My choice of the word "enemy" was just to set a contrast to "friend" (which a friend of mine who I talked about used - and which I found unfitting - and enemy more fitting, because, really suffering is best avoided, even if it should be closely known and understood).

But I agree of course with this (and which is also probably the jist of what my friend who I referenced here now several times meant to convey):
Sumano wrote:"We can learn so much from pain. If we only dare look it in the eye and listen to what it whispers into our hearts. Rather than desperately try to run away from it."
And I think many people have this problem. They cannot get in touch with their suffering and acknowledge it truthfully in its full terms. I guess we all have this problem to some extent as long as we are not fully awakened.

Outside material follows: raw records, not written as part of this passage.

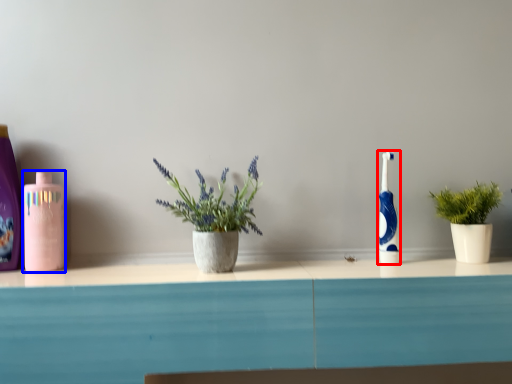
Question: Among these objects, which one is farthest to the camera, toothbrush (highlighted by a red box) or mouthwash (highlighted by a blue box)?

Choices:
 (A) toothbrush
 (B) mouthwash

Answer: (A)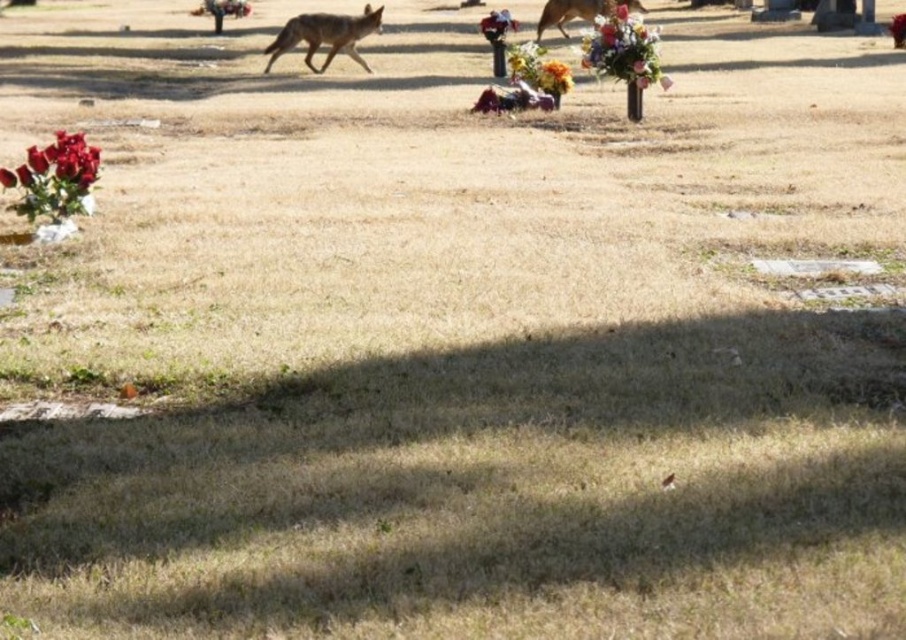
Question: From the image, what is the correct spatial relationship of brown fur coyote at upper center in relation to matte floral bouquet at center?

Choices:
 (A) right
 (B) left

Answer: (B)

Question: Which of the following is the closest to the observer?

Choices:
 (A) (489, 35)
 (B) (382, 8)
 (C) (562, 33)

Answer: (A)

Question: Considering the relative positions of floral bouquet at upper center and floral bouquet at center in the image provided, where is floral bouquet at upper center located with respect to floral bouquet at center?

Choices:
 (A) below
 (B) above

Answer: (A)

Question: Estimate the real-world distances between objects in this image. Which object is farther from the floral bouquet at upper center?

Choices:
 (A) brown fur coyote at upper center
 (B) matte floral bouquet at center
 (C) smooth plastic vase at center
 (D) floral bouquet at center

Answer: (C)

Question: Where is brown fur coyote at upper center located in relation to floral bouquet at center in the image?

Choices:
 (A) above
 (B) below

Answer: (A)

Question: Which point appears closest to the camera in this image?

Choices:
 (A) (507, 22)
 (B) (528, 44)

Answer: (B)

Maybe, maybe, this metaphorical personification stuff can be a way for some people to get more interested to get in touch with the issues they actually have to actually understand them. But I think for that to help one needs a very special mindest (and it is at first a kind of self-deception). And maybe it is just not the right way for me. People learn differently. :smile:

And just btw. I have no problem with your general attittude and "looking at things differently" etc. And I really like your way of posing questions openly, and speaking your mind in whichever way it comes, and also the topics you raise that inspire good discussion and meaningful thought. And also that you try and bring more uplifting thoughts into people's heads in general. THANK YOU for all that.
But in this case I think it was you who was a bit too intolerant towards other people's snarky disagreement - and OF COUSE MY OPINION IS RIGHT.

Okay. That was enough of serious talk for now. Not wanting to go deeper into this, I have some important yakkha business to attend to. :P

May you always remember the Atanatiya spell for protection from manevolent yakkhas.